Problem
Format the data from the line with "collection date: 1898-10-16" through the end of the data as a two-column CSV with the headers field and value, one row per line. Put each field name and its value in its own quoted field, and replace any line breaks with spaces.

---- Provided information

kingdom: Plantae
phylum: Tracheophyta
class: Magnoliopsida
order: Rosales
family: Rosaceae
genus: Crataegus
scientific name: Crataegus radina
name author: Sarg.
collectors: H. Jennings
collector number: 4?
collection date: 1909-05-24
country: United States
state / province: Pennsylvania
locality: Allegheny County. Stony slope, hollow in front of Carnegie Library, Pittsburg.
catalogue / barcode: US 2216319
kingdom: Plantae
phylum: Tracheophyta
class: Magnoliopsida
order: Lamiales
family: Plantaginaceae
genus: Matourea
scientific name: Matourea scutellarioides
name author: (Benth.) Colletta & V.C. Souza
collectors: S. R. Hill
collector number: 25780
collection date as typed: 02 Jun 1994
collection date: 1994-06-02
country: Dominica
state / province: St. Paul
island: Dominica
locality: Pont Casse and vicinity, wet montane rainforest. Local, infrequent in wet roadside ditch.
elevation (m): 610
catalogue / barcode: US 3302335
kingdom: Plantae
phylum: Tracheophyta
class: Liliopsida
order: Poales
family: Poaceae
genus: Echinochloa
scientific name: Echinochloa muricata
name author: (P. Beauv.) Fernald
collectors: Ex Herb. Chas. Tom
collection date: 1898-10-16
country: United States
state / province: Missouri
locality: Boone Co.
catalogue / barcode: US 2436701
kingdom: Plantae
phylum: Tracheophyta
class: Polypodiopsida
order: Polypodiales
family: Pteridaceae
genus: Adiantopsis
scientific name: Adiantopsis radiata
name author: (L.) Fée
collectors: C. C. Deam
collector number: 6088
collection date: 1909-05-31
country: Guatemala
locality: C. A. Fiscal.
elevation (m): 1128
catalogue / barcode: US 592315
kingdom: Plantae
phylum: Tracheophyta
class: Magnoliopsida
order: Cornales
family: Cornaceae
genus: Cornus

--------

Exercise answer
field,value
"collection date:","1898-10-16"
"country:","United States"
"state / province:","Missouri"
"locality:","Boone Co."
"catalogue / barcode:","US 2436701"
"kingdom:","Plantae"
"phylum:","Tracheophyta"
"class:","Polypodiopsida"
"order:","Polypodiales"
"family:","Pteridaceae"
"genus:","Adiantopsis"
"scientific name:","Adiantopsis radiata"
"name author:","(L.) Fée"
"collectors:","C. C. Deam"
"collector number:","6088"
"collection date:","1909-05-31"
"country:","Guatemala"
"locality:","C. A. Fiscal."
"elevation (m):","1128"
"catalogue / barcode:","US 592315"
"kingdom:","Plantae"
"phylum:","Tracheophyta"
"class:","Magnoliopsida"
"order:","Cornales"
"family:","Cornaceae"
"genus:","Cornus"